24 de janeiro de 2013

Reflexões sobre a palavra.






PALAVRA.
Por que figura ser elemento de luzes e sombras? Por que se arvora ser tão densa a ponto de confundirmo-nos?


Eis que a nós cabe a atividade de sondar-lhe as arestas e, quando preciso, dissecá-la até que sua última substância seja esmiuçada.


A palavra pode ser mãe-filha-irmã de todas as guerras. Palavra é  manifestação do pensamento. Por isso, escrever é o parto do pensamento no mundo.


E parimos o tempo inteiro. Povoamos o universo de palavras que, articuladas entre si, direcionam um entendimento.


Mas as palavras nem sempre vem impregnadas de um vínculo objetivo e coeso. Então, restam soltas e desordeiras, sem um sentido aparente.


Necessário é atribuir a justa medida a cada coisa. Que a palavra venha como altar, onde se aviva com o espírito das verdades múltiplas e risonhas.


Que a palavra seja o receptáculo de ideias fluidas, suspensas, voláteis.  Não a violemos com a nossa vã pretensão de ferrá-las como se marca o gado. Nem a dispersemos com o lodo da ignorância.

▶ Problemas a resolver:
1. De acordo com o texto sobre a palavra, o que é escrever?
2. Reproduza do texto sobre a palavra o trecho que começa em "Mas as palavras" e termina em "lodo da ignorância.".

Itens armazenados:
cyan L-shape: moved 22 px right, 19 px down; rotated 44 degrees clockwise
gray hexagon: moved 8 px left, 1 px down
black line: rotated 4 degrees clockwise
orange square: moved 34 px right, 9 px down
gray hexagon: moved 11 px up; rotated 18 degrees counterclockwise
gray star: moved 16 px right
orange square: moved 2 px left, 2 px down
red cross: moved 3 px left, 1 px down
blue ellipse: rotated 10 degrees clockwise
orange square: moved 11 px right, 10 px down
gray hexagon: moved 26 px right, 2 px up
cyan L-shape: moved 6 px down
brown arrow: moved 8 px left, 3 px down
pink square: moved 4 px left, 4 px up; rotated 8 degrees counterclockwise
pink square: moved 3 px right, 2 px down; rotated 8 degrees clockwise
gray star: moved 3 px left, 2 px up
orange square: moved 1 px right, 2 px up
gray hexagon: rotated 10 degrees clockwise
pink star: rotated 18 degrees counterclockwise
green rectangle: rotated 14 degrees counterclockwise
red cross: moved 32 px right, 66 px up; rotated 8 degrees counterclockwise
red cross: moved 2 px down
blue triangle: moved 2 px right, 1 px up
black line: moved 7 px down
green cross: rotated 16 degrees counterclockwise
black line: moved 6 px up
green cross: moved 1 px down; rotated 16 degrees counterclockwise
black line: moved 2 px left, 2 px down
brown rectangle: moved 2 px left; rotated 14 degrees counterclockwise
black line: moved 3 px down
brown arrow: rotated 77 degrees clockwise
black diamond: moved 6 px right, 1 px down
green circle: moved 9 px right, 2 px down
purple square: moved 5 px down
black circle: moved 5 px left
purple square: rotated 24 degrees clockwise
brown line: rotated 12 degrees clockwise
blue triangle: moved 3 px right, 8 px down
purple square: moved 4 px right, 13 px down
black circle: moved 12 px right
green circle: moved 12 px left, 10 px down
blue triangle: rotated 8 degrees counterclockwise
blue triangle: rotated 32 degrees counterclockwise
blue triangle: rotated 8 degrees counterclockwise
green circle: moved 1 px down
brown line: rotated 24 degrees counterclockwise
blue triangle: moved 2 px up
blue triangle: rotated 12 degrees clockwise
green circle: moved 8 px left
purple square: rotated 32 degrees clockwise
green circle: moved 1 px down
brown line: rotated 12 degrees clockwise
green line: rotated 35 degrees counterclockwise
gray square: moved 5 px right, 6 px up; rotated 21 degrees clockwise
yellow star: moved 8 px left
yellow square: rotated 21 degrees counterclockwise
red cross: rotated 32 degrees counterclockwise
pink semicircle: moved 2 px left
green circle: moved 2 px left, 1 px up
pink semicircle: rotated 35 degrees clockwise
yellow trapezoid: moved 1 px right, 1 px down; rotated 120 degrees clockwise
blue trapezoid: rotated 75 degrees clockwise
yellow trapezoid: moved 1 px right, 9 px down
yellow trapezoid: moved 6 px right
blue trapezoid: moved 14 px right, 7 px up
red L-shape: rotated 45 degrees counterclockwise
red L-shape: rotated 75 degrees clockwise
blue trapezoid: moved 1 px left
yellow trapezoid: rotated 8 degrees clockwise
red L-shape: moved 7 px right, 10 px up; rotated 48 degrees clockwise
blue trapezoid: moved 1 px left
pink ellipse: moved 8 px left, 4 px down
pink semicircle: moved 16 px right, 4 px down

▶ Respostas em ordem:
1. Escrever é o parto do pensamento no mundo.

2.
Mas as palavras nem sempre vem impregnadas de um vínculo objetivo e coeso. Então, restam soltas e desordeiras, sem um sentido aparente.


Necessário é atribuir a justa medida a cada coisa. Que a palavra venha como altar, onde se aviva com o espírito das verdades múltiplas e risonhas.


Que a palavra seja o receptáculo de ideias fluidas, suspensas, voláteis.  Não a violemos com a nossa vã pretensão de ferrá-las como se marca o gado. Nem a dispersemos com o lodo da ignorância.